Ceci est familier en ce qui concerne le processus d'accumulation et de transmission du savoir abstrait et conscient que nous appelons la science, ainsi qu'en ce qui concerne notre conscience des caractéristiques concrètes du monde dans lequel nous vivons, ou la « géographie » de notre environnement. Mais ce n'est qu'une partie, bien que la plus visible, du stock d'expérience hérité, et c'est la seule partie que nous « connaissons » nécessairement, au sens ordinaire du terme. Pourtant, nous sommes mieux équipés pour faire face à notre environnement grâce aux nombreux « outils » autres que la connaissance consciente que nous possédons. Ce sont des outils que la race humaine a développés par un processus d'apprentissage et de transmission des résultats. J'insiste ici sur les résultats, car les outils, toujours plus performants, transmis aux générations successives n'incarnent que les résultats de l'expérience, sans que celle-ci ne soit intégralement transmise. Une fois que l'outil le plus efficace est disponible, il est utilisé sans que l'utilisateur sache pourquoi il est meilleur ou quelles sont les alternatives. En ce sens, les « outils » que l'homme a développés et qui constituent une part si importante de son adaptation à son environnement ne consistent pas seulement en des instruments matériels, ni même en des types de comportement qu'il utilise individuellement comme moyen d'atteindre un but. L'homme ignore dans une large mesure non seulement pourquoi il utilise certains outils plutôt que d'autres, mais aussi ce qui dépend de ses actions, dans quelle mesure les résultats qu'il obtient sont conditionnés par le respect d'habitudes dont il n'a pas conscience. Ceci s'applique autant à l'homme civilisé qu'à l'homme primitif, mais peut-être même plus. Le développement de la connaissance consciente s'est accompagné d'une accumulation tout aussi importante d'outils au sens large, de méthodes éprouvées et généralement adoptées pour faire les choses. Une civilisation avancée et toutes les activités de l'homme civilisé, y compris sa pensée rationnelle, dépendent autant de l'utilisation irréfléchie de ces procédures que des formes les plus simples de la vie humaine.

= = = = = = =

▶ ÉNONCÉ DU PROBLÈME:
Répondez aux questions suivantes à partir du texte fourni :
(a) Quel nom donne-t-on au processus d'accumulation et de transmission du savoir abstrait et conscient ?
(b) Qu'incarnent seulement les outils transmis aux générations successives ?
(c) Une civilisation avancée et toutes les activités de l'homme civilisé dépendent, autant que les formes les plus simples de la vie humaine, de l'utilisation de quoi ?

= = = = = = =

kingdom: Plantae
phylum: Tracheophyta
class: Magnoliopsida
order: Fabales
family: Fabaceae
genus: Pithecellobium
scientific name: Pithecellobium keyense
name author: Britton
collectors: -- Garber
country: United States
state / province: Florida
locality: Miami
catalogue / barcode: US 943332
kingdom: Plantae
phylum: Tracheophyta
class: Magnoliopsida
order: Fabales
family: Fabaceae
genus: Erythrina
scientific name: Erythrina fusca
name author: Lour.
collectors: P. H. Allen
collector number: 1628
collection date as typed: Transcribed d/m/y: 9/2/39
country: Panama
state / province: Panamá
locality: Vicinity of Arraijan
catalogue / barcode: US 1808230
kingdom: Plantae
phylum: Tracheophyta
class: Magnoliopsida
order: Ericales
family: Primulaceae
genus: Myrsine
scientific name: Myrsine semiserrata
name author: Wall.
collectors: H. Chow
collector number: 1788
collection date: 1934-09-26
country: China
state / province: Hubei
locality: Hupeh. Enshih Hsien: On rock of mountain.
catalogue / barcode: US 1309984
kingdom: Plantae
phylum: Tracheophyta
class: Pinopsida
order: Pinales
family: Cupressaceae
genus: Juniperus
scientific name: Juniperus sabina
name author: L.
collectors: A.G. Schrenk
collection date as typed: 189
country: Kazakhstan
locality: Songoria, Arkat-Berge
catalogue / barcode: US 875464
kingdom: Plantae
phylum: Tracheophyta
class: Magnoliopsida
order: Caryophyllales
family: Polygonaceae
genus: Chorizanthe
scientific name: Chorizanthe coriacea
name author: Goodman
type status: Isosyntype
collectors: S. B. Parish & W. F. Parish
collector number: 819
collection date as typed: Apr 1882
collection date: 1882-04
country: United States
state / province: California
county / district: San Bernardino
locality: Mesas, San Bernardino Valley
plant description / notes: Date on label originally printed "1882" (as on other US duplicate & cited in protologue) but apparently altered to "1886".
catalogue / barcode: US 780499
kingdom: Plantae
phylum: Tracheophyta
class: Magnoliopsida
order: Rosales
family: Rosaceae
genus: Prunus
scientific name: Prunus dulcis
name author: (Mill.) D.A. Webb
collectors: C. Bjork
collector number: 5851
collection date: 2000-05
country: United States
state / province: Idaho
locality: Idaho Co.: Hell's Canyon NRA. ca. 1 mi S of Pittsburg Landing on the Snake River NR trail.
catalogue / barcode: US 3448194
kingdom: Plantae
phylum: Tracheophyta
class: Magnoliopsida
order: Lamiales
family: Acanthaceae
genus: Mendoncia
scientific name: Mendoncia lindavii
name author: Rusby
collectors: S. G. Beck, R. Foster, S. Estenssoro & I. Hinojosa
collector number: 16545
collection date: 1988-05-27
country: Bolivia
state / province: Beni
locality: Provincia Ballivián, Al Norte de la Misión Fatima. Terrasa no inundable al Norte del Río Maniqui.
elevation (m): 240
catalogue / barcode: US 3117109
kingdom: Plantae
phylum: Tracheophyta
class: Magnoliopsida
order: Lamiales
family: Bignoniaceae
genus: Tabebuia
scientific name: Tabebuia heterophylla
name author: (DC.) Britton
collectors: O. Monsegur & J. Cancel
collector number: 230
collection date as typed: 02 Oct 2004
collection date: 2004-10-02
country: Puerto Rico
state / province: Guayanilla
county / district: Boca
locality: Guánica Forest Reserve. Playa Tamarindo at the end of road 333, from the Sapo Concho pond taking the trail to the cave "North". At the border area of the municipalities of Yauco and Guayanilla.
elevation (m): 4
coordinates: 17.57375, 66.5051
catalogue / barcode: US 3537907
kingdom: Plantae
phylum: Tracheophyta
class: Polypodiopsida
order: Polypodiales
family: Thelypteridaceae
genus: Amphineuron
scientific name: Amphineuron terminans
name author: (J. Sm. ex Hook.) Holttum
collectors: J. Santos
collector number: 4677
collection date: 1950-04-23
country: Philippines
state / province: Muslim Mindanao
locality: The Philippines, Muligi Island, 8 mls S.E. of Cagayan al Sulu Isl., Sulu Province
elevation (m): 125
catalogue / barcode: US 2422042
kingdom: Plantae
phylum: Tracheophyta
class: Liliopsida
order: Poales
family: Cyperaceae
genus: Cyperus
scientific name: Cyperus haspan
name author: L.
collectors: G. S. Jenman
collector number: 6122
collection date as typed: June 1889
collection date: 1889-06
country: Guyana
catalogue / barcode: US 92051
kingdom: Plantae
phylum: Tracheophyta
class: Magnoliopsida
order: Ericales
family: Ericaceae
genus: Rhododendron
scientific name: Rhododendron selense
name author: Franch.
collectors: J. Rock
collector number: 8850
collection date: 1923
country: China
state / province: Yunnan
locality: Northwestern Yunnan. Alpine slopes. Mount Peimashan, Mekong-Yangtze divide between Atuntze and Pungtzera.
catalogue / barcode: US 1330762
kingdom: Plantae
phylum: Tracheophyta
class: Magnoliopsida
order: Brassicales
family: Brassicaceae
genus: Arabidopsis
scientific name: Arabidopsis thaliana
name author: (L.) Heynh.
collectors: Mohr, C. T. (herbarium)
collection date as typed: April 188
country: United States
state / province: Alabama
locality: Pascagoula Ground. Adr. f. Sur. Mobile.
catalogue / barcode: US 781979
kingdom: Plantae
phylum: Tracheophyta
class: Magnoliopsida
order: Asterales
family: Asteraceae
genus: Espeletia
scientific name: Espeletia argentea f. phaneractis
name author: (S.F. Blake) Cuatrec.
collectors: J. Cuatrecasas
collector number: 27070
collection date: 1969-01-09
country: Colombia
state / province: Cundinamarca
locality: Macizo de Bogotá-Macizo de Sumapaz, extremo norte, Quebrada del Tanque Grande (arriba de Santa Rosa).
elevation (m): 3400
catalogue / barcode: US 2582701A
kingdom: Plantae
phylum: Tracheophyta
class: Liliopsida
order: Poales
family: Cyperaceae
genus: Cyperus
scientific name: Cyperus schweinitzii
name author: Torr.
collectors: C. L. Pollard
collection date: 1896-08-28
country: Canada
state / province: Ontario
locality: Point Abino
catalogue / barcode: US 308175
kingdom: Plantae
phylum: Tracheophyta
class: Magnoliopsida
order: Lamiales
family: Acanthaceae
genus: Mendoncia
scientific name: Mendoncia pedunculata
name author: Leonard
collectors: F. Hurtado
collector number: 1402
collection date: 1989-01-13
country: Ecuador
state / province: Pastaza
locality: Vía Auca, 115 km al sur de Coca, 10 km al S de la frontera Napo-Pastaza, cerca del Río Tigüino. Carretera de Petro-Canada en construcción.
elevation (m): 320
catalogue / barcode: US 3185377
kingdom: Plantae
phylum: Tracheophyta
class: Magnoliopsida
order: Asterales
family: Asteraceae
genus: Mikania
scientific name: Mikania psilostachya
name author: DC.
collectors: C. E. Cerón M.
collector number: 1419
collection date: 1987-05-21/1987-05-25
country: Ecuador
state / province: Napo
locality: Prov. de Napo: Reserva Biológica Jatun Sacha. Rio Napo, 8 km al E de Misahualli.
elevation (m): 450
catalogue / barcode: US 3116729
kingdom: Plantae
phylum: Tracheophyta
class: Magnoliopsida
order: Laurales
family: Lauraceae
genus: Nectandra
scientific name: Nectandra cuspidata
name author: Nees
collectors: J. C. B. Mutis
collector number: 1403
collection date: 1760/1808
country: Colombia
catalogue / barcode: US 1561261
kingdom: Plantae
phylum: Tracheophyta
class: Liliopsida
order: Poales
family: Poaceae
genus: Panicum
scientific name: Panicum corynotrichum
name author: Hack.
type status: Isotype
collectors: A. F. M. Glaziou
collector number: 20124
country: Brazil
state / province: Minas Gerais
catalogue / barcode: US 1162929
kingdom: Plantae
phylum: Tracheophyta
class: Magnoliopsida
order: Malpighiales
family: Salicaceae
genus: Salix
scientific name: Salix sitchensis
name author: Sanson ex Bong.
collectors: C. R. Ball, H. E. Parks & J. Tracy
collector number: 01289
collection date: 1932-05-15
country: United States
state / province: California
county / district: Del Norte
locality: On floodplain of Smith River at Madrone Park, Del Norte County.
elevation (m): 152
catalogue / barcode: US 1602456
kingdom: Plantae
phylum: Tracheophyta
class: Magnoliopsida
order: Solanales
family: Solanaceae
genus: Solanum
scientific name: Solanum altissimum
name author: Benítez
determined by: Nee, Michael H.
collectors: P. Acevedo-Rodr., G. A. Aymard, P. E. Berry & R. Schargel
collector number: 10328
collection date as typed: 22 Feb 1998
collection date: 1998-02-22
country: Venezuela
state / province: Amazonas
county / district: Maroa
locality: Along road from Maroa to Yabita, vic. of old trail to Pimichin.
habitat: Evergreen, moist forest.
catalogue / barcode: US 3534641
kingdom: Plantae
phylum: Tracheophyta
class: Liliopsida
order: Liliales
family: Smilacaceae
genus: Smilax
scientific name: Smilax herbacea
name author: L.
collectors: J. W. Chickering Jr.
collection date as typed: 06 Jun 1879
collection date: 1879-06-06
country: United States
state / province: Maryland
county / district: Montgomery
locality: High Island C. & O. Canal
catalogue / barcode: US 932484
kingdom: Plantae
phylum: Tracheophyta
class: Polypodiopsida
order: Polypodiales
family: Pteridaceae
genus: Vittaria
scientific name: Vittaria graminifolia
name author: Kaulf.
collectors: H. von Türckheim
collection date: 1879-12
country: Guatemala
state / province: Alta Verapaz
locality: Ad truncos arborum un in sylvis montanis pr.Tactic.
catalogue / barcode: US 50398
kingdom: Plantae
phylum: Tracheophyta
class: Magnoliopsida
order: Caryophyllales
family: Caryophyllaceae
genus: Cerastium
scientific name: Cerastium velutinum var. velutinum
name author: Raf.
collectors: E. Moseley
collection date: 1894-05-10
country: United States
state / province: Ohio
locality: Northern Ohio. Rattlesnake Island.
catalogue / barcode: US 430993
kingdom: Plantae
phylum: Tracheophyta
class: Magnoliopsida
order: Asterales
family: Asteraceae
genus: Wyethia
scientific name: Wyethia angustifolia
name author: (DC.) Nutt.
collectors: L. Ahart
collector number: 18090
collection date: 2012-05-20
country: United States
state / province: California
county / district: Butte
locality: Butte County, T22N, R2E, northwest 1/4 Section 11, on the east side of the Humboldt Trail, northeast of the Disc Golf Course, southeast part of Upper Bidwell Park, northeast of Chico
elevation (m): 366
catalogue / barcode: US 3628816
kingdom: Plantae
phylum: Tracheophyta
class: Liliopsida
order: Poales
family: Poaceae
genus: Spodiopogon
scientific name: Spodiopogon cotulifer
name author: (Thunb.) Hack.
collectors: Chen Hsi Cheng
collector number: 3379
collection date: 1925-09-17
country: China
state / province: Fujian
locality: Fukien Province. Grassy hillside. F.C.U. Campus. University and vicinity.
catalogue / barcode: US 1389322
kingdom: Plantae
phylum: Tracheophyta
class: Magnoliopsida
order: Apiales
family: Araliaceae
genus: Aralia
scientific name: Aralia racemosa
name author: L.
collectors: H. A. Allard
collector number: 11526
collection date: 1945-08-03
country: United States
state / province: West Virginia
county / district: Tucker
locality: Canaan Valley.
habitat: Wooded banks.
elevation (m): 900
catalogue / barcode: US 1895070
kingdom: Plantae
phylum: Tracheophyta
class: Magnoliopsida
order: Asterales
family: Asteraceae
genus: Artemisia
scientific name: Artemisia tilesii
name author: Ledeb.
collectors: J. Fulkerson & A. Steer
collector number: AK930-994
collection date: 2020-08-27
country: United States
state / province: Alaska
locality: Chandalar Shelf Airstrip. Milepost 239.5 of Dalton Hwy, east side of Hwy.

= = = = = = =

▶ RÉPONSE RÉDIGÉE:
(a) La science.
(b) Les résultats de l'expérience, sans que celle-ci soit intégralement transmise.
(c) De l'utilisation irréfléchie de méthodes éprouvées et généralement adoptées pour faire les choses.